Nella serata di domenica conosceremo l’esito della consultazione referendaria con la quale il popolo greco si esprimerà – di fatto – sulla praticabilità delle misure economiche previste per un primo rientro del debito contratto dalla nazione ellenica nei confronti dell’Unione Europea. Una prima annotazione “tecnica”: si tratta – in tutta evidenza – di una consultazione pressochè virtuale, in quanto la materia che il quesito sottende non rappresenta l’ultima ed aggiornata sintesi delle posizioni emerse dai soggetti protagonisti. Conosciamo, cioè, che è diversa la realtà odierna, effettiva. Già questo non ci sembra positivo anche se alla fine risulterà ininfluente rispetto alla portata dell’intera questione.

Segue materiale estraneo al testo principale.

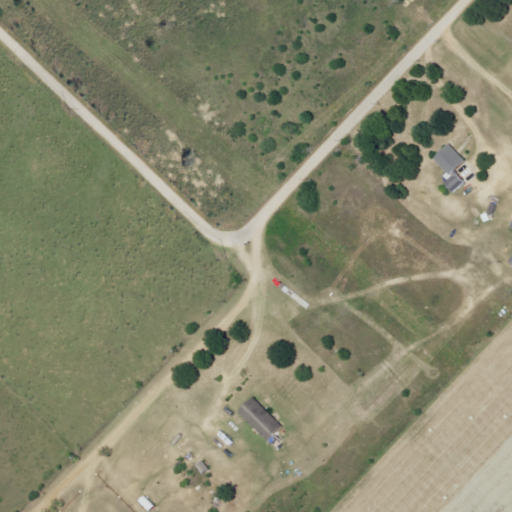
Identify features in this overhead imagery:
road: (470, 65)
road: (455, 109)
building: (452, 160)
building: (457, 181)
road: (241, 238)
road: (255, 334)
road: (163, 383)
building: (264, 420)
road: (87, 487)
road: (38, 510)
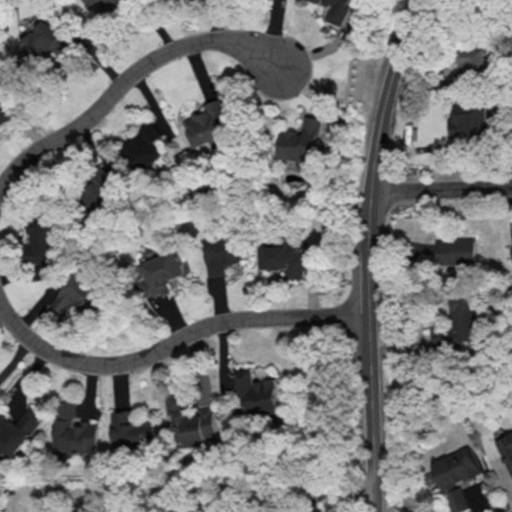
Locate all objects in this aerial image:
building: (106, 5)
building: (342, 12)
building: (46, 42)
building: (472, 60)
road: (446, 82)
building: (471, 121)
building: (208, 123)
building: (302, 140)
building: (145, 147)
road: (442, 192)
building: (99, 194)
building: (43, 233)
building: (456, 250)
road: (369, 252)
building: (226, 253)
building: (226, 253)
building: (286, 257)
building: (288, 261)
building: (162, 272)
road: (8, 277)
building: (80, 293)
building: (458, 323)
building: (257, 392)
building: (194, 419)
building: (18, 430)
building: (132, 430)
building: (76, 432)
building: (507, 448)
building: (457, 476)
road: (196, 492)
road: (253, 501)
road: (23, 511)
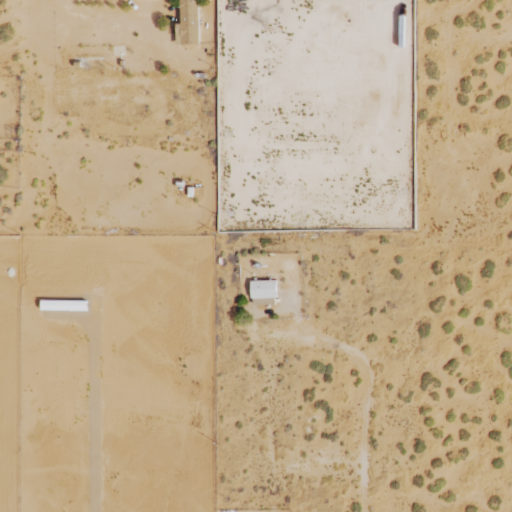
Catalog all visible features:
road: (98, 22)
building: (188, 23)
building: (263, 292)
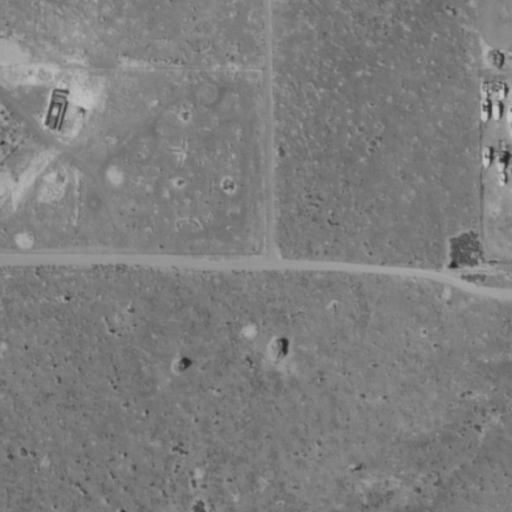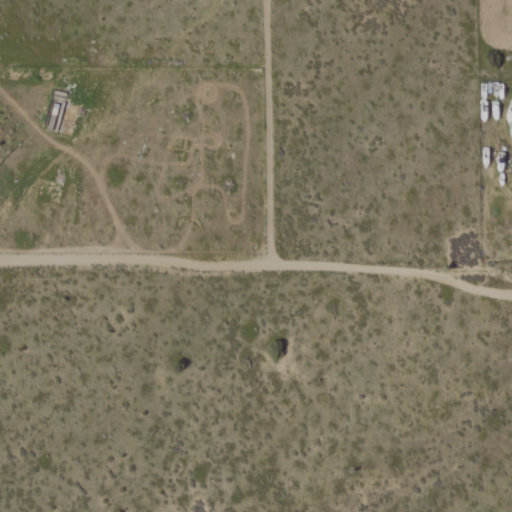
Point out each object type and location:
road: (267, 129)
road: (131, 257)
road: (389, 270)
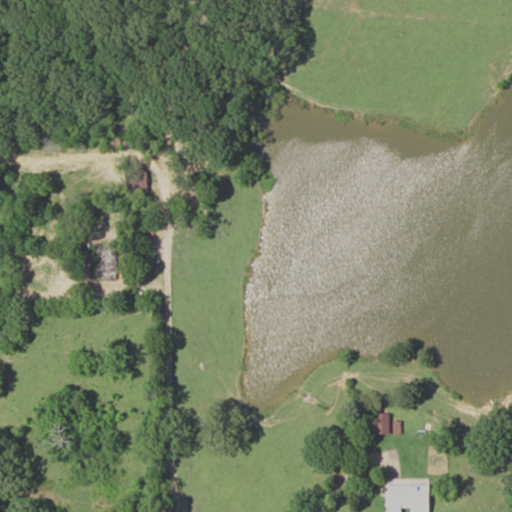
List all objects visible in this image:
building: (100, 261)
building: (381, 423)
building: (408, 496)
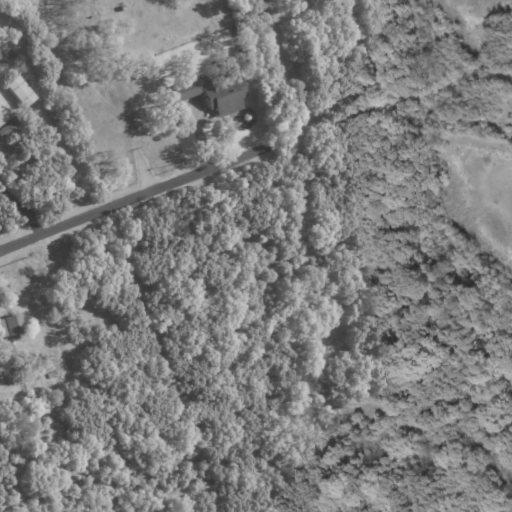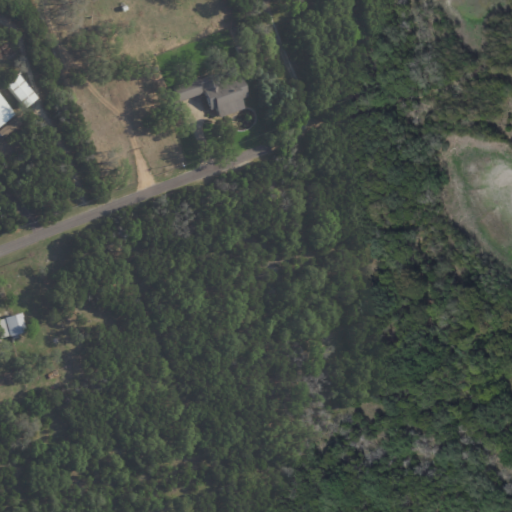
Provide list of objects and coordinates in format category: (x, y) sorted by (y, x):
road: (291, 67)
building: (18, 90)
building: (212, 93)
road: (98, 95)
building: (4, 111)
road: (163, 187)
building: (10, 325)
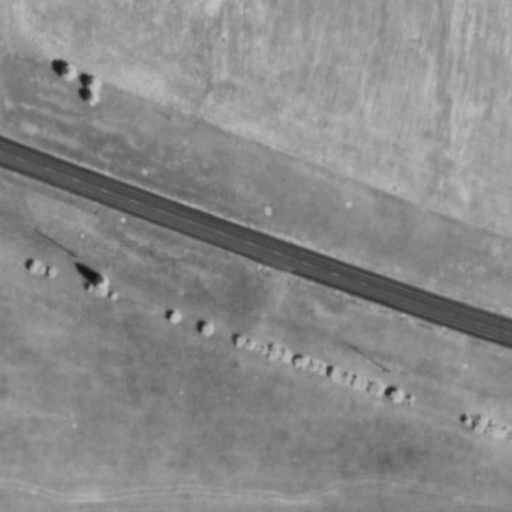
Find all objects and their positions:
road: (255, 235)
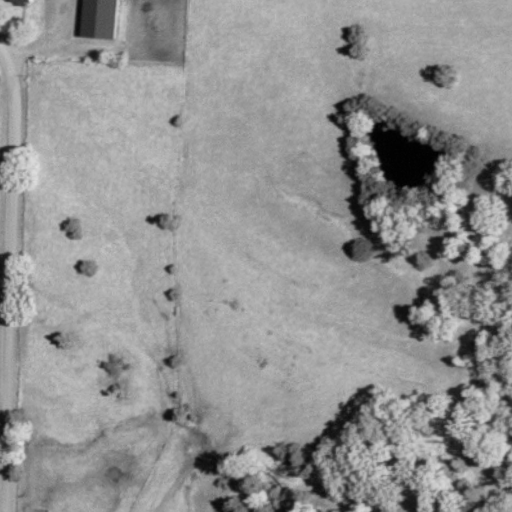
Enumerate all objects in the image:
building: (21, 2)
road: (48, 38)
road: (14, 273)
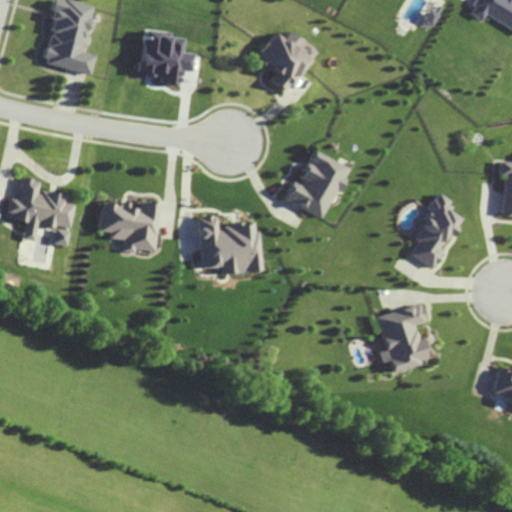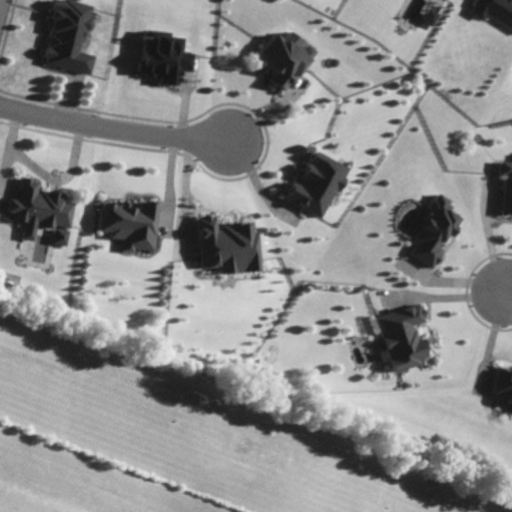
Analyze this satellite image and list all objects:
road: (0, 2)
building: (493, 10)
building: (67, 36)
building: (164, 56)
building: (284, 58)
road: (114, 130)
road: (45, 174)
building: (316, 185)
building: (507, 186)
building: (40, 211)
building: (131, 224)
building: (433, 231)
building: (229, 246)
road: (510, 293)
building: (400, 337)
building: (504, 384)
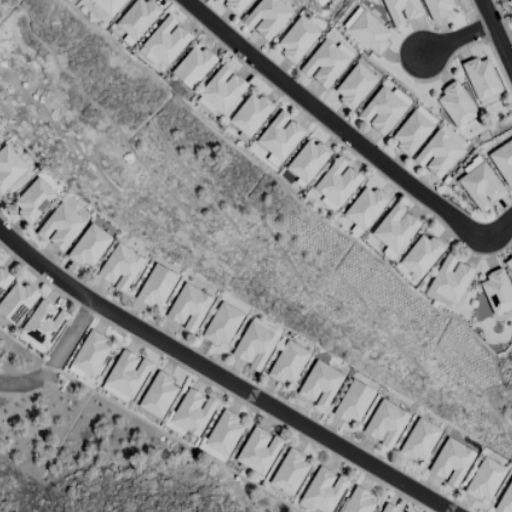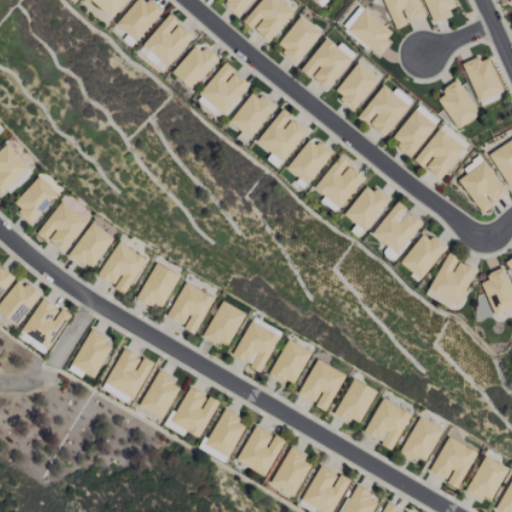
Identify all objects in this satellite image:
building: (401, 11)
building: (267, 17)
building: (138, 18)
road: (497, 31)
building: (369, 32)
road: (458, 38)
building: (297, 39)
building: (167, 40)
building: (325, 63)
building: (193, 66)
building: (481, 77)
building: (355, 85)
building: (222, 88)
building: (456, 104)
building: (382, 110)
building: (251, 114)
building: (412, 132)
road: (348, 133)
building: (280, 135)
building: (438, 153)
building: (308, 160)
building: (10, 170)
building: (338, 182)
building: (481, 186)
building: (34, 199)
building: (366, 207)
building: (61, 226)
building: (396, 228)
building: (89, 246)
building: (422, 255)
building: (120, 267)
building: (451, 278)
building: (4, 279)
building: (157, 286)
building: (497, 291)
building: (17, 301)
building: (189, 307)
building: (223, 324)
building: (42, 325)
road: (70, 337)
building: (255, 345)
building: (90, 353)
building: (288, 362)
building: (127, 373)
road: (220, 378)
building: (321, 384)
building: (159, 394)
building: (354, 401)
building: (193, 411)
building: (386, 423)
building: (224, 432)
building: (420, 440)
building: (259, 450)
building: (452, 462)
building: (290, 472)
building: (485, 478)
building: (324, 489)
building: (357, 501)
building: (389, 508)
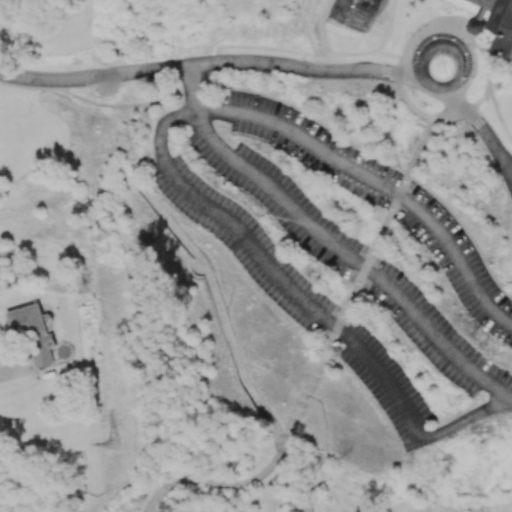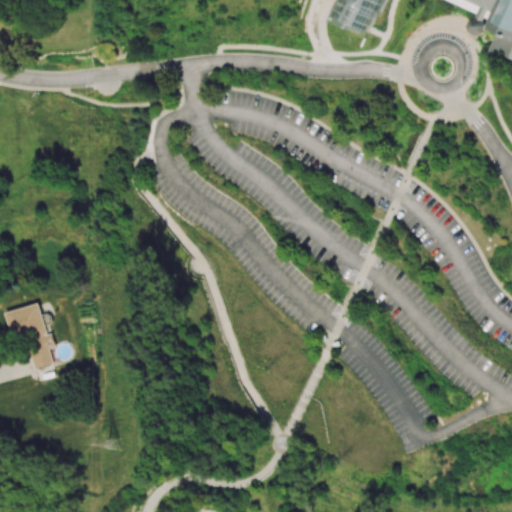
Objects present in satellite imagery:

Un secondo aspetto, pesante come un macigno, è dettato da una questione di ordine etico-morale e cioè: dopo qualche tempo ritorna di estrema attualità la condizione per cui l’economia sembra dover prevalere su tutti gli altri aspetti della nostra esistenza: ad avviso di chi scrive non potrà mai essere così, e qualora ci si avvicini a questo “traguardo” le ripercussioni saranno soltanto negative. L’immagine di persone in fila al bancomat tra incomprensioni e spintoni è di per sè raggelante.

Terza osservazione: il conto della crisi greca si aggira attorno ai 300 miliardi di euro; vale a dire cinque salvataggi in soli sei anni con un debito stimato nel 2011  in 355 miliardi/euro, dopo le carte false presentate dal governo di Atene al momento dell’entrata a far parte della moneta unica, condizione assolutamente voluta, in primo luogo,dai governi socialista e, poi, moderato della Grecia.

Ultimo appunto, ma importante e si può affermare decisivo: l’Unione Europea ha giocato questa partita in modo a dir poco dilettantesco: ha seguito la Germania nella sua cecità rigorista, poichè la sola politica di austerità produce, come abbiamo visto, soltanto disastri dai quali fatichiamo ad uscire. I governanti teutonici perseguono, in realtà, anche un fine politico che è quello di far fuori il governo greco di “Siryza” impersonato da Alexis Szipras e trattare invece, poi,  con altro esecutivo. Una nota a margine: soltanto il nostro piccolissimo Presidente del Consiglio Matteo Renzi può ritenere la scelta della consultazione referendaria un errore politico: da grande statista qual’è si è quasi immediatamente accodato, con umiltà, a Frau Merkel.